Reports are terrible of the thousands who every week are carried to their graves in the long pits; and with an even closer terror speaks the record of the veracious diarist. “I went forth and walked towards Moorfields (August 30th) to see (God forgive me my presumption!) whether I could see any dead corpse going to the grave; but, as God would have it, did not. But, Lord! how everybody looks, and discourse on the streets is of death, and nothing else, and few people going up and down, that the town is like a place distressed and forsaken.” “What a sad time it is,” he writes on 20th September, “to see no boats upon the river; and grass grows up and down White Hall Court, and nobody but poor wretches in the streets.”

To these records the genius of Defoe adds an immortal picture. “As this puts me upon mentioning my walking the Streets and Fields”—he has been speaking of the numbers that fled to the outskirts of the town, “into the Fields and Woods, and into secret uncouth Places, almost anywhere to creep into a Bush, or Hedge, and die,” and how it “was a general Method to walk away” if any one was seen coming—“I cannot omit taking notice what a desolate place the City was at that time. The great street I lived in, which is known to be one of the broadest of all the streets of London, I mean of the Suburbs as well as the Liberties; all the side where the Butchers lived, especially without the Bars, was more like a green Field than a paved Street, and the People generally went in the middle with the Horses and Carts.

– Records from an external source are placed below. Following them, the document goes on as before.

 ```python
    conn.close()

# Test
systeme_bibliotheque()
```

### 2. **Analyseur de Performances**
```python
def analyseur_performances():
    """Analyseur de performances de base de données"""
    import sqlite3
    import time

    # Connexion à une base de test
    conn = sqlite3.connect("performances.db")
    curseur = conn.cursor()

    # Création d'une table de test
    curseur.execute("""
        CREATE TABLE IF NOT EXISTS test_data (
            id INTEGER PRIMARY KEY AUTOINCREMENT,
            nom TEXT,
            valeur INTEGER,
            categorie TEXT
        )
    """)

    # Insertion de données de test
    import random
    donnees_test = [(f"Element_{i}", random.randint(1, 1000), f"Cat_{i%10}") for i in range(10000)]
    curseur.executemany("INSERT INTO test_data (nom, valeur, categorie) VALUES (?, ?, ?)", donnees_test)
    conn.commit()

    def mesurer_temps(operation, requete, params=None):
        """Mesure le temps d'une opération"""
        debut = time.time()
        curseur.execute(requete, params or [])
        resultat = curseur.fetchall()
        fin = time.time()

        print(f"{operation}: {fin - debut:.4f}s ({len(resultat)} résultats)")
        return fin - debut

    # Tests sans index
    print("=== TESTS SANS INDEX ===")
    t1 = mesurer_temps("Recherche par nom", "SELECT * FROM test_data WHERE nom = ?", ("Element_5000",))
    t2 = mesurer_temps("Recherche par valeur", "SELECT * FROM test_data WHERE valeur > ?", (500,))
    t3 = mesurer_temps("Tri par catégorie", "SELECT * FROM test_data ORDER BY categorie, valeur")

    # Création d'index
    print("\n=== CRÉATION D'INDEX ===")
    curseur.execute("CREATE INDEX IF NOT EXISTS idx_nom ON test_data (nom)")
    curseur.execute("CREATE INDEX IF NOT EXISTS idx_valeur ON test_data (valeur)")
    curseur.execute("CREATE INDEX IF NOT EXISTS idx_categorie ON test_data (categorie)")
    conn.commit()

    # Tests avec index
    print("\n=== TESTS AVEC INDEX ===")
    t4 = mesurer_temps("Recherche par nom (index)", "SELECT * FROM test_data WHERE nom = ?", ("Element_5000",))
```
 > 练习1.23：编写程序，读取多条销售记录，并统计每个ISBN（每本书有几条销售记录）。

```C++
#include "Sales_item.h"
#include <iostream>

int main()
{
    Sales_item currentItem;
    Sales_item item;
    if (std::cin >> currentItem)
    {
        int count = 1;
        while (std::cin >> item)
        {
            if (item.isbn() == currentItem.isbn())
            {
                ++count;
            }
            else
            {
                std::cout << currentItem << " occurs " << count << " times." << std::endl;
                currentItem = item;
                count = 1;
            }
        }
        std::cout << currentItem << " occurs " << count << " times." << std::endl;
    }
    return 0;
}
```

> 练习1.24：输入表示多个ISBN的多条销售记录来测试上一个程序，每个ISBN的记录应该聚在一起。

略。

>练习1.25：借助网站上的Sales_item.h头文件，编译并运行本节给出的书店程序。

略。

It is true that the farthest End, towards White-Chappel Church, was not all pav’d, but even the part that was pav’d was full of Grass also; but this need not seem strange, since the great Streets within the City, such as Leaden-Hall Street, Bishopgate-Street, Cornhill, and even the Exchange itself, had Grass growing in them, in several Places; neither Cart nor Coach were seen in the Streets from Morning to Evening, except some Country Carts to bring Roots and Beans, or Pease, Hay and Straw, to the Market, and those but very few, compared to what was usual: as for Coaches, they were scarce used, but to carry sick People to the Pest-House, and to other Hospitals; and some few to carry Physicians to such Places as they thought fit to venture to visit; for really coaches were dangerous things, and People did not Care to venture into them because they did not know who might have been carried in them last; and sick infected People were, as I have said, ordinarily carried in them to the Pest-Houses, and some times People expired in them as they went along.